# Gap between sheets of drywall



## beerdog

pre fill the gaps with Durarock and let completly dry.


----------



## beerdog

Also, paper is a much better choice in corners. You can fold it and make it fit the corner tight.This is not possible with mesh tape.


----------



## Gary in WA

Paper tape is stronger and has less "give". Use mesh only on flats with setting type compound, at least on first coat.

Gary


----------



## MikeKy55

Thanks everyone.


----------



## beerdog

If you read books on drywalling they say to fill the gaps with drywall compound. The taping layers of compuond will adhere to it better. If the gaps are large use a little mesh tap to keep the mud from falling out. Then go over that witht he paper tape.


----------



## lrobertstoner

do you have these gaps in angles or flats and butts
either way i strongly disagree with all answeres so far
if this is in flats they will bust out and drop or crack
the proper way is to cut you out strips of sheet rock 
take drywall glue and glue in to gap 
place cut in, pressing it deep into the crack or until flat
let dry
any acsess glue scrape off 
then paper tape 
mesh tape is a fast fix and the only place i would use it is on exspansion joints 
these joints are not normally found in residential mainely in commercial buildings
never ever ever put mesh in your angels never no matter what try to make a mesh angle never dont do it 
did i make my self clear dont do it you will thank me if you listen 
what happens is the edge of your knife cuts the 90 degree angel as you finish 
plus the fibers causes little clicks in the angel you wont see them until paint 
who ever said that you can finish your angle with mesh tape is not some one you want to take advice from :furious:


----------



## redmanblackdog

The problem with this site is that you have to many people without experience telling to many people without experience how to do construction work. If you think that you have all the answers then you aren't really a help to the people you are trying to help. Like the old saying "there are a thousand ways to skin a cat". I take issue with those that claim mesh tape can't be used in the interior angles. I have used it for over 35 years. I guess you just have to have the skill to make it work. I can tape small jobs in one day using mesh tape and hot mud. I have never had any problems and my license has never been sued. I work for some of the best building contractors in my area without ever having a problem with the quality of my work. Now the statement that should be made is that for a beginner, maybe they should stay away from mesh tape because it is best used with hot mud, and hot mud is not as forgiving as box, or bucket mud. And so the question was how to fill a 1/4 inch gap. Give me a break, its a 1/4". If you take mud straight out of the box or the bucket that is premixed it will be thick enough that you can prefill the gap with out any problem what so ever ( letting it dry before taping ). Now if that gap is larger, then you might have better luck with hot mud because you can mix it even thicker. You can also, like was stated, use mesh tape to help hold the mud in place if the gap is to big to let the mud hold by itself.


----------



## lrobertstoner

point taken but ill also remind you that he is talking about on the cieling i will argue that a 1/4 inch gap is bad and i guess that makes the difference between you and me on finishing and maybe even area.
################
Work request ->
Rewrite the passage of the drywall thread starting at "Thanks everyone." and ending at "he paper tape.", changing "drywall compound" to "joint compound".

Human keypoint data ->
################
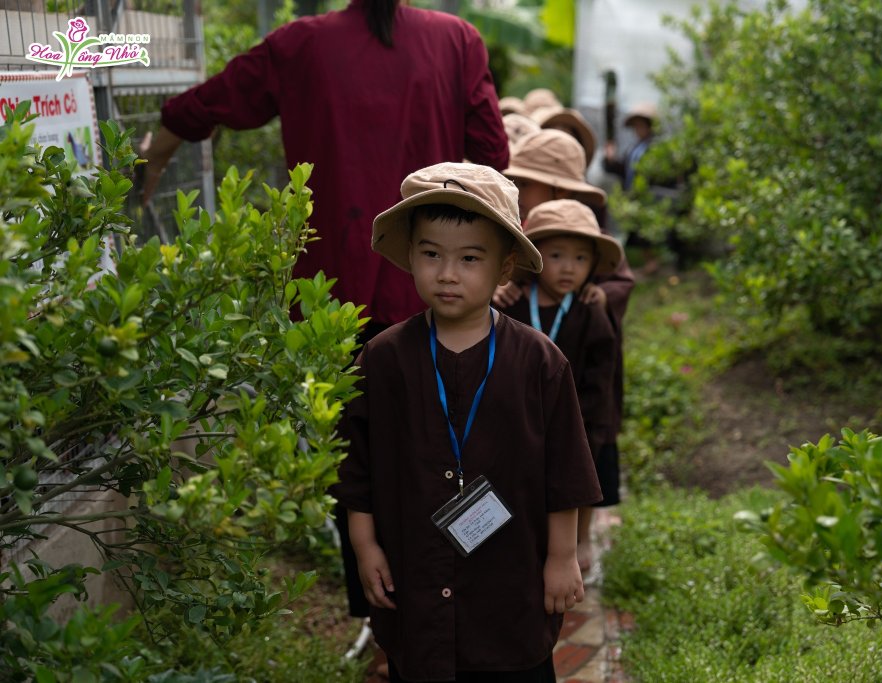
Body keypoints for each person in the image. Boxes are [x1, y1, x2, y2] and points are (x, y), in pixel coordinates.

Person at [333, 162, 602, 682]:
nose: (447, 273)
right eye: (431, 254)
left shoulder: (540, 362)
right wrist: (365, 547)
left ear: (504, 267)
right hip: (414, 571)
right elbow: (355, 466)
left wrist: (562, 557)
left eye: (470, 258)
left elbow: (564, 469)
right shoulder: (382, 358)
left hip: (512, 579)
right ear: (410, 254)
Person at [142, 0, 509, 335]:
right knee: (424, 404)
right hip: (427, 284)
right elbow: (493, 151)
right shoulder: (457, 40)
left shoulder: (300, 42)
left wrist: (154, 157)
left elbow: (213, 100)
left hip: (326, 289)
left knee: (330, 404)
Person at [496, 129, 635, 573]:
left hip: (580, 387)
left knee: (585, 463)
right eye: (557, 256)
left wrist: (594, 293)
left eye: (528, 183)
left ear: (554, 187)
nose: (521, 192)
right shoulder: (517, 229)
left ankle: (577, 543)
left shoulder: (588, 232)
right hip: (527, 399)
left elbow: (619, 282)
################
Problem solution ->
Thanks everyone.


----------



## beerdog

If you read books on drywalling they say to fill the gaps with joint compound. The taping layers of compuond will adhere to it better. If the gaps are large use a little mesh tap to keep the mud from falling out. Then go over that witht he paper tape.